Un servidor web podría usar el contenido del User-Agent para el encabezado fines de registro , para controlar el acceso (" deny all bots ") o devolver respuestas alternativas (" páginas compatibles con dispositivos móviles " ). La validez de un valor de encabezado depende de la aplicación, no es posible escribir en una regla que funcione con todo.
Considere el encabezado Cookie . Un sitio podría usarlo simplemente para almacenar un identificador de sesión como sessionid=01234567890abcdef . Un sitio diferente puede elegir almacenar locales, como lang=nl-NL . Podría aplicar una lista negra de caracteres, pero alguien podría explotar un error en su aplicación que haga que lang=--help sea tratado como una línea de comandos opción .
Para los programas CGI , los navegadores web normalmente invocarán el script y pasarán los encabezados a través de variables de entorno tales que el script también puede utilizar esta información.
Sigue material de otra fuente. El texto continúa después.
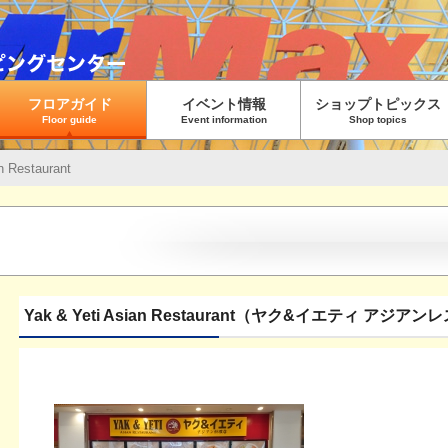
フロアガイド
イベント情報
ショップトピックス
Floor guide
Event information
Shop topics
n Restaurant
Yak & Yeti Asian Restaurant（ヤク&イエティ アジア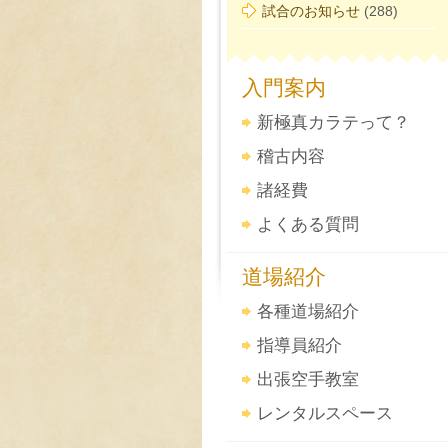
試合のお知らせ
(288)
入門案内
新極真カラテって？
稽古内容
諸経費
よくある質問
道場紹介
各種道場紹介
指導員紹介
出張空手教室
レンタルスペース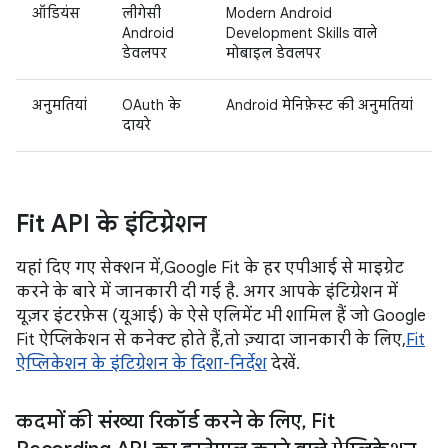
ऑडियंस
लीगेसी
Modern Android
Android
Development Skills वाले
डेवलपर
मोबाइल डेवलपर
अनुमतियां
OAuth के
Android मेनिफ़ेस्ट की अनुमतियां
दायरे
Fit API के इंटिग्रेशन
यहां दिए गए सेक्शन में, Google Fit के हर एपीआई से माइग्रेट
करने के बारे में जानकारी दी गई है. अगर आपके इंटिग्रेशन में
यूज़र इंटरफ़ेस (यूआई) के ऐसे एलिमेंट भी शामिल हैं जो Google
Fit ऐप्लिकेशन से कनेक्ट होते हैं, तो ज़्यादा जानकारी के लिए,
Fit
ऐप्लिकेशन के इंटिग्रेशन के दिशा-निर्देश
देखें.
कदमों की संख्या रिकॉर्ड करने के लिए
,
Fit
Esto no se limita al encabezado User-Agent , los valores de Cookie podrían ser más interesantes para el script. El "formulario de entrada" que usted describe es diferente de los encabezados. Los encabezados aparecen antes del cuerpo del mensaje.
Ahora sobre el error Bash que conduce al problema de seguridad "Shellshock", todo lo que necesita es el control sobre al menos una variable de entorno. Como puede ver, el acceso CGI directo en un servidor web es un ejemplo donde se cumple esa condición. También podría verse afectado cuando el programa (PHP, Cgit, ...) invoque el shell, directamente (a través de un script de shell ) o indirectamente (a través de un comando de shell ).